Pourtant, malgré tous ces frais, un cours d'équitation n'est pas beaucoup plus cher qu'un cours de tennis (chez moi, 14,5€ ttc l'heure de cours collective). Grâce à cette TVA réduite, les centres équestres survivent.
Et si les gens protestent dans la rue, ce n’est pas tellement parce que le prix de l’équitation va augmenter (ok, si, quand même), mais c’est avant tout parce que les écuries qu’ils aiment sont menacées, parce que certaines fermeront, parce qu’elles n’ont pas la marge suffisante pour amortir cette hausse de TVA.
Le principe de la TVA, c’est que «
les entreprises jouent un rôle de collecteurs d'impôt pour le compte de l'Etat : elles facturent la TVA à leurs clients, au taux de 19,6 % (taux normal) ou 5,5 % (taux réduit) et la reversent ensuite au Trésor, déduction faite de celle qu'elles auront payées sur leurs achats.
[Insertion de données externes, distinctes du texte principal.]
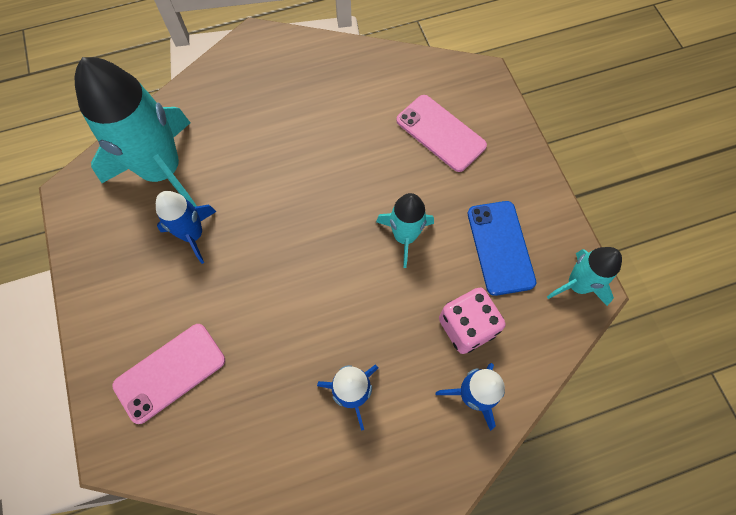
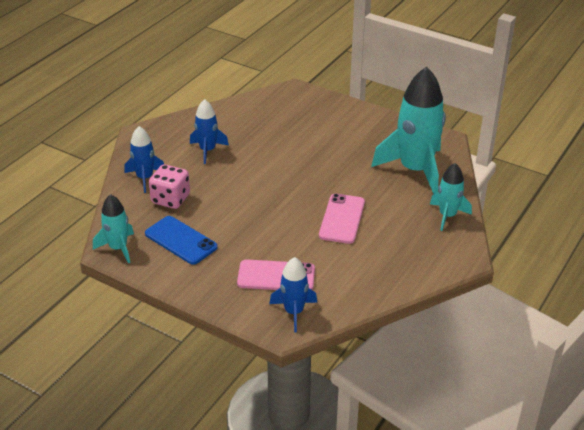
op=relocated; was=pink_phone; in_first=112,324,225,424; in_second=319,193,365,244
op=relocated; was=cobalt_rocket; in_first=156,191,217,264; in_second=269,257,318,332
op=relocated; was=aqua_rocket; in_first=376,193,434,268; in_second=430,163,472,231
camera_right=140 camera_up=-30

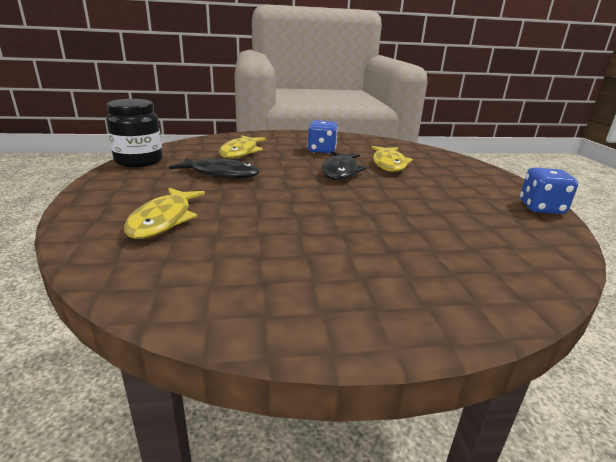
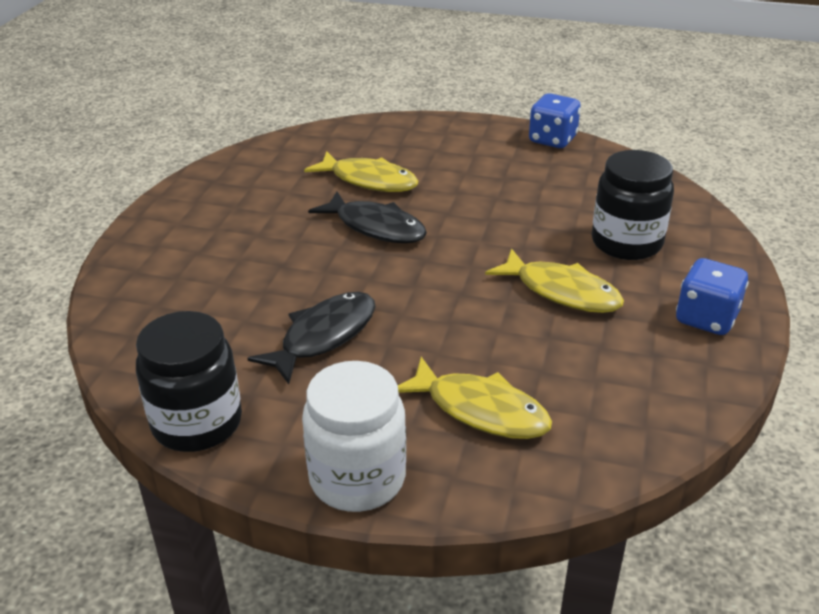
op=appeared; now=white_jar; in_second=302,361,406,512
op=appeared; now=ebony_jar; in_second=592,150,674,260
op=relocated; was=bright_yellow_fish_figure; in_first=219,135,266,158; in_second=485,248,624,313
op=relocated; was=cobalt_die; in_first=307,120,338,154; in_second=676,258,749,335
camera_right=-65 camera_up=10

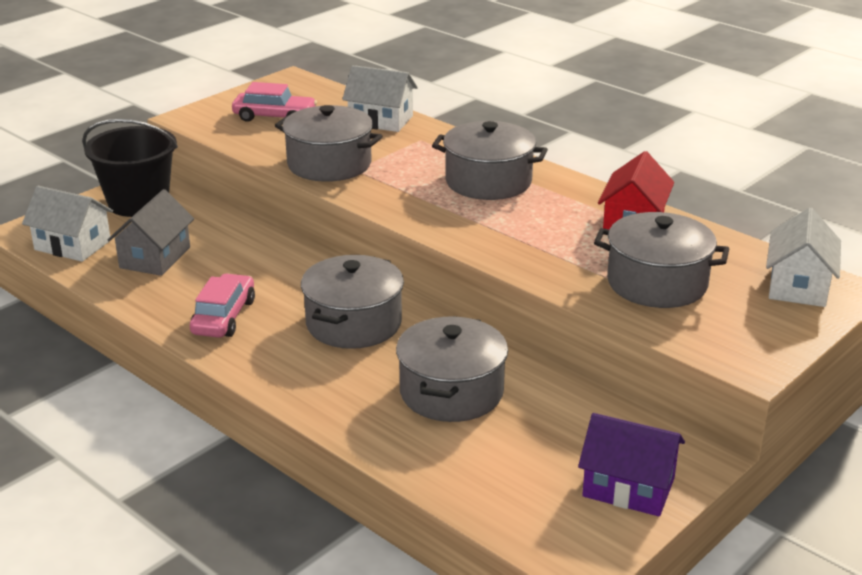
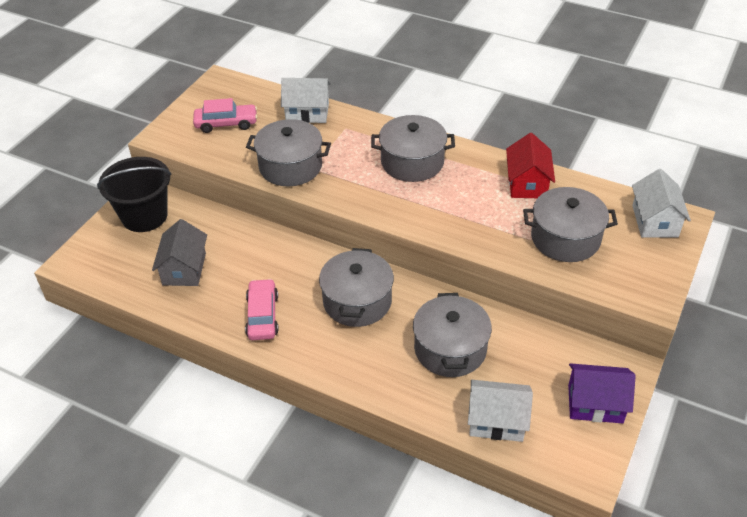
op=relocated; was=white_house; in_first=22,186,113,262; in_second=468,380,533,442
camera_right=-15 camera_up=15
C'est donc le consommateur final qui supporte la charge de la TVA, et non les entreprises qui concourent à la production des biens et services. »
[Ici]
Seulement, dans le monde du cheval, les achats sont essentiellement agricoles (donc TVA 7%), tandis que les biens revendus sont à 20%. Ce n’est donc pas le consommateur final qui supporte la charge TVA, c’est l’entreprise, il n’y a pas de compensation. Sauf si on augmente encore nos tarifs, au risque de perdre nos clients.
Enfin, si les professionnels du cheval protestent et grognent, c’est aussi parce que le maintien d’une TVA à 7% était une promesse du gouvernement en Décembre 2012 («
le gouvernement de Jean-Marc Ayrault met le pied sur le ballon en expliquant qu’il va geler le passage de TVA à 20 % pour les centres équestres en 2014, que ce taux restera à 7% comme pour les autres activités agricoles et ce contre l’injonction de l’Europe »). Alors oui, ils ne prévoyaient pas forcément que l’UE allait leur retomber dessus (surtout après ce que vient de m’apprendre @
Nephtys concernant la TVA réduite en Belgique sur l’activité sportive. Merci !
), mais ils n’ont même pas essayé de se battre ! Puisque le gouvernement ne le fait pas, nous le feront pour lui.
Edit: @
lilipoune : Oui, je suis d'accord avec toi (même si je refuse d'en manger), la boucherie chevaline a aussi permis de sauver l'économie de la filière. En matière d'économie, l'élevage allemand est moins performant (rentable) alors qu'ils produisent des chevaux de sport de bien meilleure qualité, juste parce qu'ils n'en vendent pas à la boucherie...
Par contre, attention de ne pas prendre les moniteurs d'équitation pour des benêts incapables de gérer leurs biens.
Les formations monitorat incluent des heures de comptabilité, gestion, management... Pas selon de la pédagogie et de l'hippologie. Et une fois qu'on a commencé à être formé et renseigné, on continue de s'intéresser au sujet!